▶ Work item
Search the data for the string "Gewerbesteuer" and extract every line where it appears.

Available data Start Marker

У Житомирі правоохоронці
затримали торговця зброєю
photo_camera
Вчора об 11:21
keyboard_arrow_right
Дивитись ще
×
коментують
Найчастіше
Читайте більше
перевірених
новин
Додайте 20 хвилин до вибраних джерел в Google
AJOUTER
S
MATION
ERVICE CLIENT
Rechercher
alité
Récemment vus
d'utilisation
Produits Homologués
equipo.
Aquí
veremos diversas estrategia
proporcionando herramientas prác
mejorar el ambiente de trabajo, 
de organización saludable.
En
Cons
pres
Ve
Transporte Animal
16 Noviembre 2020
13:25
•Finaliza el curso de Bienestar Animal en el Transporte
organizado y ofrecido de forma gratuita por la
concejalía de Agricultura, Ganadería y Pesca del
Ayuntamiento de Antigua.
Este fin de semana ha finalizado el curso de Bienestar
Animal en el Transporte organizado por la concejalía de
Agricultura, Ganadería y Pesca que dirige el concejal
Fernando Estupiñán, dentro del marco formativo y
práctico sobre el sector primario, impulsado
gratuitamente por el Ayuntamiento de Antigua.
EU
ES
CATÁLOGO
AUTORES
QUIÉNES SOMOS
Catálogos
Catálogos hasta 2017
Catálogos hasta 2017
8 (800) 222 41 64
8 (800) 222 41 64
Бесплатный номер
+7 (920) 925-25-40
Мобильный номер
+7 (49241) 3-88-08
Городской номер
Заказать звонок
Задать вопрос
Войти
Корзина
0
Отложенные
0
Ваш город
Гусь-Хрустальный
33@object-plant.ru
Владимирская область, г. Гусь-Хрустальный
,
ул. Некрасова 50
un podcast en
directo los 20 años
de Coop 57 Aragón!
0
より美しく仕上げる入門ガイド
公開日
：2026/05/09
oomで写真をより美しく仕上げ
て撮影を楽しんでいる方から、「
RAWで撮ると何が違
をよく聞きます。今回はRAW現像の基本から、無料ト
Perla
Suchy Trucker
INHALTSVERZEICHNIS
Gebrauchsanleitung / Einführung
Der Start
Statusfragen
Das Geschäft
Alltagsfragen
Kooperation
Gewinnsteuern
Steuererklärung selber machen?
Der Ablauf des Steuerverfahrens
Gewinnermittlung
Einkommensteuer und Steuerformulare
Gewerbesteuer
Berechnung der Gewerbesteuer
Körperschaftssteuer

Available data End Marker

▶ Reply to the task
Gewerbesteuer
Berechnung der Gewerbesteuer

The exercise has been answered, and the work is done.